* _Directions_
Through the line that contains "framed print: none", return the data below exactly, starting at its first line; leave the rest out.

Multi-frame object listings:
┌────────

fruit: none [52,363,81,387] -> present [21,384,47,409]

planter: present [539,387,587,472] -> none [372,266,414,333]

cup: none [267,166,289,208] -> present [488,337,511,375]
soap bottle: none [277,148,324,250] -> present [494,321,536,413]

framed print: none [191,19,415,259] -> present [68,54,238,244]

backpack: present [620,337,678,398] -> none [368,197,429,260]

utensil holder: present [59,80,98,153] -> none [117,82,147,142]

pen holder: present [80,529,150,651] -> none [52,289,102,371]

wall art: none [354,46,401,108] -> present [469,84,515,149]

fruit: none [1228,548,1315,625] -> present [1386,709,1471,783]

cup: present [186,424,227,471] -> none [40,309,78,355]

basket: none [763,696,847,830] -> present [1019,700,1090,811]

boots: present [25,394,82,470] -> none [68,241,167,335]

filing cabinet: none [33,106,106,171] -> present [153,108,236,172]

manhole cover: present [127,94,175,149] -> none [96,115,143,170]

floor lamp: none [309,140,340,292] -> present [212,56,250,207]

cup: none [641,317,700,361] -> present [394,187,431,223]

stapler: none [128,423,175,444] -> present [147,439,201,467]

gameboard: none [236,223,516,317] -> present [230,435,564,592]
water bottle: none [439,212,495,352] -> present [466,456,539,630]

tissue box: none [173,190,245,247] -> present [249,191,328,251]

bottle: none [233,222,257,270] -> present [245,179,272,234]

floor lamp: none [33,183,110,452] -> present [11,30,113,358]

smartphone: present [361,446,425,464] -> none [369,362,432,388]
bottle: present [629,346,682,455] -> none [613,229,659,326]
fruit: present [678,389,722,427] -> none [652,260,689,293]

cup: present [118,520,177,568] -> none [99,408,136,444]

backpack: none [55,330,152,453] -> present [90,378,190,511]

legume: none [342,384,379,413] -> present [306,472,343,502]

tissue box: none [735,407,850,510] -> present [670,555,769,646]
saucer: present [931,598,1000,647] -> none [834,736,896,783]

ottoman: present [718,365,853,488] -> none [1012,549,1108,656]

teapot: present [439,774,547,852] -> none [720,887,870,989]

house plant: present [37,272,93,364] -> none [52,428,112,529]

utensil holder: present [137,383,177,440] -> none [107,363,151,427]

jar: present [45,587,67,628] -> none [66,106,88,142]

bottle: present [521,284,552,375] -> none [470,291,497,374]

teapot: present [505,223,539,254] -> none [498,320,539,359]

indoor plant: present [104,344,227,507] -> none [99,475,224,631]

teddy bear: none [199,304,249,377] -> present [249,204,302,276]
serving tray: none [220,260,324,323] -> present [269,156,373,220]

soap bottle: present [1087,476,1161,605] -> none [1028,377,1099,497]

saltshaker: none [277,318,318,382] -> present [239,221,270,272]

└────────

* _Result of the task_
fruit: none [52,363,81,387] -> present [21,384,47,409]

planter: present [539,387,587,472] -> none [372,266,414,333]

cup: none [267,166,289,208] -> present [488,337,511,375]
soap bottle: none [277,148,324,250] -> present [494,321,536,413]

framed print: none [191,19,415,259] -> present [68,54,238,244]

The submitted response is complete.